Edit the lines below so that every "chart" reads "graph", leaving everything else unchanged.

### The records
☆ ☆ ☆
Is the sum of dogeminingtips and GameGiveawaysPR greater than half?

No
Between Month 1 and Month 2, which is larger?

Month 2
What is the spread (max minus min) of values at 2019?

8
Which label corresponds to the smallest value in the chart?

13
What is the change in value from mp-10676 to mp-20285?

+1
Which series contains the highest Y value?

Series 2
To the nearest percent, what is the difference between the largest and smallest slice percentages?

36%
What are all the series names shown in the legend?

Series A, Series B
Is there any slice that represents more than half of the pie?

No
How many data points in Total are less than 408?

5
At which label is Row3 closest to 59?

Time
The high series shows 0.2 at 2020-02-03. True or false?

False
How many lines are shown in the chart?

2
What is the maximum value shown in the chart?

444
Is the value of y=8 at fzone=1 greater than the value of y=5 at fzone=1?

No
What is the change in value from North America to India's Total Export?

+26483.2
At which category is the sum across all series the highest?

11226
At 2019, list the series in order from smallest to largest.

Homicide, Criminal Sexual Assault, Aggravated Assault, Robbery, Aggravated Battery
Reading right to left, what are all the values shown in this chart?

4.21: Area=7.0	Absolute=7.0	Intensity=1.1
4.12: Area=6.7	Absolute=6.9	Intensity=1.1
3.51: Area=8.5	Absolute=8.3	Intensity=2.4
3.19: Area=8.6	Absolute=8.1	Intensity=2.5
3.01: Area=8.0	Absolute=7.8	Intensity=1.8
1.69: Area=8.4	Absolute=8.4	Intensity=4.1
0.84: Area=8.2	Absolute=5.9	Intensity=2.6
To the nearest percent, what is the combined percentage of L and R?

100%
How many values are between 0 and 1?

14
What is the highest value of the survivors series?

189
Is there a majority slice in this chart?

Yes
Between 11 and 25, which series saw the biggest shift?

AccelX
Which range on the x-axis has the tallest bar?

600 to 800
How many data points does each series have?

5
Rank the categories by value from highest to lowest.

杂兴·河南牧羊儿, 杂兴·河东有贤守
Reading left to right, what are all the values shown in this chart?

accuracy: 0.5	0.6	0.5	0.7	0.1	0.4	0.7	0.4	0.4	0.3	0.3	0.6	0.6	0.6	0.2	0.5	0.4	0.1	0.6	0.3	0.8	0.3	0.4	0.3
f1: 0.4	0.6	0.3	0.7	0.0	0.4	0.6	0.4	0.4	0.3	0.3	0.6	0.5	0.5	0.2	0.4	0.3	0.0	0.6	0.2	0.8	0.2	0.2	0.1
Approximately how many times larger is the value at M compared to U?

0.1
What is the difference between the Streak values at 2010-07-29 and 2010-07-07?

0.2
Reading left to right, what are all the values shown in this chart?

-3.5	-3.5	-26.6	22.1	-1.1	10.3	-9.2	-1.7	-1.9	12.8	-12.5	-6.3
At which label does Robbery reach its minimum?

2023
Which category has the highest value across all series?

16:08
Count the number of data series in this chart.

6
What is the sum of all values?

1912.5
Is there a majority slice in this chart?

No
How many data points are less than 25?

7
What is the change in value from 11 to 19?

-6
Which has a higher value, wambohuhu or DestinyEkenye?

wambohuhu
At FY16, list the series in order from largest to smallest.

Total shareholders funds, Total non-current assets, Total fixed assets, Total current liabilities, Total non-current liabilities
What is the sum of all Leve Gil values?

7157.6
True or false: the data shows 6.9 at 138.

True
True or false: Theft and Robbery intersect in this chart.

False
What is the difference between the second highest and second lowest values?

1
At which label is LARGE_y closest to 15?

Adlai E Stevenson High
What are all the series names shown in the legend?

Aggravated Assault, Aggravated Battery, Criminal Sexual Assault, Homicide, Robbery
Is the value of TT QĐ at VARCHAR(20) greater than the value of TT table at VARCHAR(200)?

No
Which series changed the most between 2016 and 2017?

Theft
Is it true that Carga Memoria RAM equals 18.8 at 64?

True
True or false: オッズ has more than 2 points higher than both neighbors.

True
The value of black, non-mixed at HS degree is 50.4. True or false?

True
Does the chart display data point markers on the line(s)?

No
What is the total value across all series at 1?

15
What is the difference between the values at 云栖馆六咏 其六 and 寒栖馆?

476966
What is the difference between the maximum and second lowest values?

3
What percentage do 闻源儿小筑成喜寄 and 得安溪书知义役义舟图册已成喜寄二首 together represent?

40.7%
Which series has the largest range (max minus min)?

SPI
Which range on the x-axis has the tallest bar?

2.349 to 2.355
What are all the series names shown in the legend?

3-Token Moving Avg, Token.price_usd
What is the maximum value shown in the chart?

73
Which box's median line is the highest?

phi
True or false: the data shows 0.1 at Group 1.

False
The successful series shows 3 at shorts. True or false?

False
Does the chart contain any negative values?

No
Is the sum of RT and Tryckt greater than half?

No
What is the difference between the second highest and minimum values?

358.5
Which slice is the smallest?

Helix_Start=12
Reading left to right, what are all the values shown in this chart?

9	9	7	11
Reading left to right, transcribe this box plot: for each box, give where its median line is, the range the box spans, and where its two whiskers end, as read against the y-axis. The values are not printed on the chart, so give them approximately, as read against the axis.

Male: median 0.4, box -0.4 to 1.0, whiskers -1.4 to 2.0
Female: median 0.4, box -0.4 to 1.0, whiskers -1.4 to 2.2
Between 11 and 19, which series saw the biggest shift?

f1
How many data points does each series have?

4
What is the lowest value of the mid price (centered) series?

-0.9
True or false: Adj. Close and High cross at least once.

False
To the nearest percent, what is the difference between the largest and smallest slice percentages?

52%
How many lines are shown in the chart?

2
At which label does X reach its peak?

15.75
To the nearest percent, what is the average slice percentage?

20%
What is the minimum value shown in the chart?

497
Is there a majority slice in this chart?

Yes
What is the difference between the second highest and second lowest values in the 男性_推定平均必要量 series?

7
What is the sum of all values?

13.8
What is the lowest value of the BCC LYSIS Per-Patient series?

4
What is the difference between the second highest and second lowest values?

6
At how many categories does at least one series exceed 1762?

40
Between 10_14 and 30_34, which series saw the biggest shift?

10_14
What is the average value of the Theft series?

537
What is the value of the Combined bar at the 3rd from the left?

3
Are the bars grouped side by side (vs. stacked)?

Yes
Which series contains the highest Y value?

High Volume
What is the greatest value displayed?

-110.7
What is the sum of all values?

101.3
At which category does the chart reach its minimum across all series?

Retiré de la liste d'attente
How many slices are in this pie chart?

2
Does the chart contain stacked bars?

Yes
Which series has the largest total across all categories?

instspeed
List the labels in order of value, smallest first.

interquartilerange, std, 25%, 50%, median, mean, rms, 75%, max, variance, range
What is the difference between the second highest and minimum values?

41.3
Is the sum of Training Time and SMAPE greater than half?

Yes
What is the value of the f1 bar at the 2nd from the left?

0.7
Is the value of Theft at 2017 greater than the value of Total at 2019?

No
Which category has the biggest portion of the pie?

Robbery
☆ ☆ ☆
### Exercise result
Is the sum of dogeminingtips and GameGiveawaysPR greater than half?

No
Between Month 1 and Month 2, which is larger?

Month 2
What is the spread (max minus min) of values at 2019?

8
Which label corresponds to the smallest value in the graph?

13
What is the change in value from mp-10676 to mp-20285?

+1
Which series contains the highest Y value?

Series 2
To the nearest percent, what is the difference between the largest and smallest slice percentages?

36%
What are all the series names shown in the legend?

Series A, Series B
Is there any slice that represents more than half of the pie?

No
How many data points in Total are less than 408?

5
At which label is Row3 closest to 59?

Time
The high series shows 0.2 at 2020-02-03. True or false?

False
How many lines are shown in the graph?

2
What is the maximum value shown in the graph?

444
Is the value of y=8 at fzone=1 greater than the value of y=5 at fzone=1?

No
What is the change in value from North America to India's Total Export?

+26483.2
At which category is the sum across all series the highest?

11226
At 2019, list the series in order from smallest to largest.

Homicide, Criminal Sexual Assault, Aggravated Assault, Robbery, Aggravated Battery
Reading right to left, what are all the values shown in this graph?

4.21: Area=7.0	Absolute=7.0	Intensity=1.1
4.12: Area=6.7	Absolute=6.9	Intensity=1.1
3.51: Area=8.5	Absolute=8.3	Intensity=2.4
3.19: Area=8.6	Absolute=8.1	Intensity=2.5
3.01: Area=8.0	Absolute=7.8	Intensity=1.8
1.69: Area=8.4	Absolute=8.4	Intensity=4.1
0.84: Area=8.2	Absolute=5.9	Intensity=2.6
To the nearest percent, what is the combined percentage of L and R?

100%
How many values are between 0 and 1?

14
What is the highest value of the survivors series?

189
Is there a majority slice in this graph?

Yes
Between 11 and 25, which series saw the biggest shift?

AccelX
Which range on the x-axis has the tallest bar?

600 to 800
How many data points does each series have?

5
Rank the categories by value from highest to lowest.

杂兴·河南牧羊儿, 杂兴·河东有贤守
Reading left to right, what are all the values shown in this graph?

accuracy: 0.5	0.6	0.5	0.7	0.1	0.4	0.7	0.4	0.4	0.3	0.3	0.6	0.6	0.6	0.2	0.5	0.4	0.1	0.6	0.3	0.8	0.3	0.4	0.3
f1: 0.4	0.6	0.3	0.7	0.0	0.4	0.6	0.4	0.4	0.3	0.3	0.6	0.5	0.5	0.2	0.4	0.3	0.0	0.6	0.2	0.8	0.2	0.2	0.1
Approximately how many times larger is the value at M compared to U?

0.1
What is the difference between the Streak values at 2010-07-29 and 2010-07-07?

0.2
Reading left to right, what are all the values shown in this graph?

-3.5	-3.5	-26.6	22.1	-1.1	10.3	-9.2	-1.7	-1.9	12.8	-12.5	-6.3
At which label does Robbery reach its minimum?

2023
Which category has the highest value across all series?

16:08
Count the number of data series in this graph.

6
What is the sum of all values?

1912.5
Is there a majority slice in this graph?

No
How many data points are less than 25?

7
What is the change in value from 11 to 19?

-6
Which has a higher value, wambohuhu or DestinyEkenye?

wambohuhu
At FY16, list the series in order from largest to smallest.

Total shareholders funds, Total non-current assets, Total fixed assets, Total current liabilities, Total non-current liabilities
What is the sum of all Leve Gil values?

7157.6
True or false: the data shows 6.9 at 138.

True
True or false: Theft and Robbery intersect in this graph.

False
What is the difference between the second highest and second lowest values?

1
At which label is LARGE_y closest to 15?

Adlai E Stevenson High
What are all the series names shown in the legend?

Aggravated Assault, Aggravated Battery, Criminal Sexual Assault, Homicide, Robbery
Is the value of TT QĐ at VARCHAR(20) greater than the value of TT table at VARCHAR(200)?

No
Which series changed the most between 2016 and 2017?

Theft
Is it true that Carga Memoria RAM equals 18.8 at 64?

True
True or false: オッズ has more than 2 points higher than both neighbors.

True
The value of black, non-mixed at HS degree is 50.4. True or false?

True
Does the graph display data point markers on the line(s)?

No
What is the total value across all series at 1?

15
What is the difference between the values at 云栖馆六咏 其六 and 寒栖馆?

476966
What is the difference between the maximum and second lowest values?

3
What percentage do 闻源儿小筑成喜寄 and 得安溪书知义役义舟图册已成喜寄二首 together represent?

40.7%
Which series has the largest range (max minus min)?

SPI
Which range on the x-axis has the tallest bar?

2.349 to 2.355
What are all the series names shown in the legend?

3-Token Moving Avg, Token.price_usd
What is the maximum value shown in the graph?

73
Which box's median line is the highest?

phi
True or false: the data shows 0.1 at Group 1.

False
The successful series shows 3 at shorts. True or false?

False
Does the graph contain any negative values?

No
Is the sum of RT and Tryckt greater than half?

No
What is the difference between the second highest and minimum values?

358.5
Which slice is the smallest?

Helix_Start=12
Reading left to right, what are all the values shown in this graph?

9	9	7	11
Reading left to right, transcribe this box plot: for each box, give where its median line is, the range the box spans, and where its two whiskers end, as read against the y-axis. The values are not printed on the graph, so give them approximately, as read against the axis.

Male: median 0.4, box -0.4 to 1.0, whiskers -1.4 to 2.0
Female: median 0.4, box -0.4 to 1.0, whiskers -1.4 to 2.2
Between 11 and 19, which series saw the biggest shift?

f1
How many data points does each series have?

4
What is the lowest value of the mid price (centered) series?

-0.9
True or false: Adj. Close and High cross at least once.

False
To the nearest percent, what is the difference between the largest and smallest slice percentages?

52%
How many lines are shown in the graph?

2
At which label does X reach its peak?

15.75
To the nearest percent, what is the average slice percentage?

20%
What is the minimum value shown in the graph?

497
Is there a majority slice in this graph?

Yes
What is the difference between the second highest and second lowest values in the 男性_推定平均必要量 series?

7
What is the sum of all values?

13.8
What is the lowest value of the BCC LYSIS Per-Patient series?

4
What is the difference between the second highest and second lowest values?

6
At how many categories does at least one series exceed 1762?

40
Between 10_14 and 30_34, which series saw the biggest shift?

10_14
What is the average value of the Theft series?

537
What is the value of the Combined bar at the 3rd from the left?

3
Are the bars grouped side by side (vs. stacked)?

Yes
Which series contains the highest Y value?

High Volume
What is the greatest value displayed?

-110.7
What is the sum of all values?

101.3
At which category does the graph reach its minimum across all series?

Retiré de la liste d'attente
How many slices are in this pie graph?

2
Does the graph contain stacked bars?

Yes
Which series has the largest total across all categories?

instspeed
List the labels in order of value, smallest first.

interquartilerange, std, 25%, 50%, median, mean, rms, 75%, max, variance, range
What is the difference between the second highest and minimum values?

41.3
Is the sum of Training Time and SMAPE greater than half?

Yes
What is the value of the f1 bar at the 2nd from the left?

0.7
Is the value of Theft at 2017 greater than the value of Total at 2019?

No
Which category has the biggest portion of the pie?

Robbery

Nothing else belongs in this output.